I see that much-ness in so many of you in the autism/disability community, and it inspires me.
So many Christian counselors on the radio talk about how to make your marriage stronger by having regular date nights. What if you never get that chance?
So many Pastors on TV talk about how if you are good enough, give enough, or are faithful enough, you will have all that you desire. What if you are good, do give, and have the faith of a mustard seed, but still struggle?
I've read in books about the importance of communication in marriages. What if the circumstances absolutely do not allow that? What if life with a child with autism is a noise that cannot be turned down like a radio or turned off like a TV for that quiet time to talk?
I've heard in sermons the need to simplify. What if your life is complicated by circumstances so beyond your control, that doing that is desirable, yet not doable?
Recently I've watched a video testimony of a Pastor who wrote a Bible study I'm currently studying, share about how his, and others', faithful prayers have miraclously healed their child. What if your prayers are just as faithful and fervent, but you don't have that testimony?
I've let all those scenarios in my own life and more, cause me to lose my much-ness.
Where I've found my much-ness again, is in realizing the pure joy in knowing that God is still God even if my circumstances don't change.
My much-ness comes from the sheer grit & determination to keep my marriage a good marriage, despite many months at a time of not having a date night.
Our much-ness in marriage comes from my husband and I laughing hysterically that the most meaningful conversation we have most weeks, is arguing.
Our much-ness comes from knowing that because of our circumstances, we do live as simple a life as possible! When you can't go out or go do period, that's pretty much as simple as it gets!
Our much-ness comes from knowing that as much as we'd like to, we will not be able to slow down until we slide into heaven; bruised, stained, spent, half bonkers, and if we're lucky, - not mentally broken!

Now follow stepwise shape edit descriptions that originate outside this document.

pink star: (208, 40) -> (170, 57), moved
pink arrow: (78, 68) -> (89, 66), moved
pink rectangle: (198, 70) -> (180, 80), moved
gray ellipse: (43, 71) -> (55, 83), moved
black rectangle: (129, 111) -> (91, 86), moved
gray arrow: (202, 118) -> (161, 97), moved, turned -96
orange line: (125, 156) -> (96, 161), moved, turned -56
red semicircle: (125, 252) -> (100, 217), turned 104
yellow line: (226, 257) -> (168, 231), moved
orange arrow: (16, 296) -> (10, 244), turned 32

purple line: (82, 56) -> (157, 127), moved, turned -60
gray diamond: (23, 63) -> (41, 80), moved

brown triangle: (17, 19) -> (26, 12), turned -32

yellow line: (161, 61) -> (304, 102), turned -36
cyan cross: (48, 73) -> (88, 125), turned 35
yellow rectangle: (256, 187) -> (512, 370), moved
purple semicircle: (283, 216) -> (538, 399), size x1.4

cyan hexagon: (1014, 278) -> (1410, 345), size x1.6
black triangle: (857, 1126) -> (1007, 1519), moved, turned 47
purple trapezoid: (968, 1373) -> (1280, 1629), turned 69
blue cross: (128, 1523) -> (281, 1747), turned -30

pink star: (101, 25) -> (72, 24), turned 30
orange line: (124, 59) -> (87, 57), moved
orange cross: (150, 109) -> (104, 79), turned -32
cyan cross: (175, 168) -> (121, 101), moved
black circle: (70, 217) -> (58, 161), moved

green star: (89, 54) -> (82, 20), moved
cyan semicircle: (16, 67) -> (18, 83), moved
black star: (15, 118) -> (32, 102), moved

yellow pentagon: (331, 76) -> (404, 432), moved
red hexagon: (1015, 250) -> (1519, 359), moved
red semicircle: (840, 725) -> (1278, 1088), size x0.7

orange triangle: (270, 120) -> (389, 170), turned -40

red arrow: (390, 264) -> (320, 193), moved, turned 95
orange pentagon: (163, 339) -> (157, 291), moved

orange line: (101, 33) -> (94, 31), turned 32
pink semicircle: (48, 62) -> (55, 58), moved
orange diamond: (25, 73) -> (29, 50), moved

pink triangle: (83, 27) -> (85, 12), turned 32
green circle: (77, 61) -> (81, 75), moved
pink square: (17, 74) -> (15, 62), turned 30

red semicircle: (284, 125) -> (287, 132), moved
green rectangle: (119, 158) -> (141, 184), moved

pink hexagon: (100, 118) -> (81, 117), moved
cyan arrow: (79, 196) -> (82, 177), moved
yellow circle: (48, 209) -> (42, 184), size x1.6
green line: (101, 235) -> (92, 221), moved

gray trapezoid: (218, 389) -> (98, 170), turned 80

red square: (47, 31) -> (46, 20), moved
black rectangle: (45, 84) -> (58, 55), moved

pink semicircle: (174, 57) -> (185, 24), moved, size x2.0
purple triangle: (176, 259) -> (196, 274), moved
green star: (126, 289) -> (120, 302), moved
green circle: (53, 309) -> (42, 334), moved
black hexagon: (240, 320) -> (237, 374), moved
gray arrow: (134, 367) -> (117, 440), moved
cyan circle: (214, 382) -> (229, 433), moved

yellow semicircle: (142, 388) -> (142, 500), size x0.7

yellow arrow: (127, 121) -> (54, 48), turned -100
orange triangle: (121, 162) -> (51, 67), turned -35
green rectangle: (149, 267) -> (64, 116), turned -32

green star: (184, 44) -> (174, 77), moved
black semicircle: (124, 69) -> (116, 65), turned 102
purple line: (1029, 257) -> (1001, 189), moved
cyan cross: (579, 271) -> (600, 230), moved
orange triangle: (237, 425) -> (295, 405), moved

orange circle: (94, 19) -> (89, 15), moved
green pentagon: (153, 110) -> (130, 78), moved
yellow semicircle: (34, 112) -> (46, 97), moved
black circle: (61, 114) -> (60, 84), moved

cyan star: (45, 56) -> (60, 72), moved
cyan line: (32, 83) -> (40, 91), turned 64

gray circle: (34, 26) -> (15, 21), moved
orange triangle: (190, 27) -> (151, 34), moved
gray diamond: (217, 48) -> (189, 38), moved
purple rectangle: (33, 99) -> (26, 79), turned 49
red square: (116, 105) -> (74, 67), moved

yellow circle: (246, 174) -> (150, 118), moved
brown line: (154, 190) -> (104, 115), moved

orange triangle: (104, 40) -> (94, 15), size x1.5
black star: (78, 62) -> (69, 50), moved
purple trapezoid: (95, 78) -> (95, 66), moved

Our much-ness comes from knowing that even though we've prayed a million prayers for a miracle that hasn't happened, that it doesn't mean we haven't experienced a million of them we haven't been praying for.
I think that's why so many people get depressed.
They allow those things to steal their much-ness.
The world bombards them with the success stories. That if they believe this, dress like that, do this, achieve that -- that they can have everything.
That's the Red Queen. Lying, cheating, deceiving to gain power. You cannot have it all. You shouldn't even want it all, unless that all is God.
We need more White Queen's. People who patiently stand firm in the truth.
We need more Mad Hatter's telling more Alice's to just buck-up and realize or reclaim their much-ness!
We need more people's testimony being that yes I've done everything I know to do. I've tried everything I can reasonably try. I've prayed all the prayers I can pray. Yet my son still has autism. Still has seizures. And my God is still my God who can and does perform miracles.
He's still the God who can slay any jabberwocky, anytime.
That's how I've found my much-ness.
Again.
(Thank you Mad Hatter for telling this Alice through scripture, to believe in the much-ness of prayer that can slay any jabberwocky we are faced with....and that even if we can't slay it, we will be given the strength to keep fighting it.....)
Written by Michelle M. Guppy
1 comment:
I am so impressed by your skill with words! I have lost my muchness, I fear... I have become fatigued with the dry day to day struggle and lost my chasing-after-God. The quiet inaction of a depressed and unemployed (in that order) husband who can't provide is almost a kind of crazy that makes me long for the relational equivalent of seizures... moments when I know that I only need God and to hold on to him. In the ongoing, never ending "stability" of my situation I have stopped crying out, the storm stopped and the waters are merely rough, not the typhoon that you know how badly you need Him to save you. Does that make any sense?!